La prensa italiana está hablando ya de una guerra en el interior del Vaticano. El motivo para estos titulares, que ocuparon ayer las primeras planas de todos los periódicos italianos, fue la filtración de una conversación del cardenal Christoph Schoenborn de Viena con periodistas. En la charla privada, el cardenal acusó a su homólogo italiano Angelo Sodano —secretario de Estado del Vaticano entre 1990 y 2006— de bloquear una investigación contra el ex cardenal austriaco Hans Hermann Groer, quien renunció como arzobispo de Viena en 1995 después de acusaciones de que había abusado sexualmente de jóvenes seminaristas.

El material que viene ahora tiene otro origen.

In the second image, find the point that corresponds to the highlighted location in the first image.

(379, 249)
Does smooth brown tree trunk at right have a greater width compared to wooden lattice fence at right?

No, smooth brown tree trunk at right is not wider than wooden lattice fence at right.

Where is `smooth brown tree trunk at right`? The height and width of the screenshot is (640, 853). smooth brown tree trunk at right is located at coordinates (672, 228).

Groer murió en 2003 sin haber admitido culpas ni enfrentado cargos. Según la conversación que fue publicada ayer, Schoenborn dijo que el cardenal Joseph Ratzinger, quien entonces era prefecto de la Congregación para la Doctrina de la Fe y es ahora Papa, quiso realizar una investigación completa de Groer en 1995, pero fue bloqueado por el cardenal Angelo Sodano.
El mes pasado, el National Catholic Reporter, una publicación de Estados Unidos, publicó una serie de artículos que acusaban a Sodano de ocultar otros casos de abuso sexual.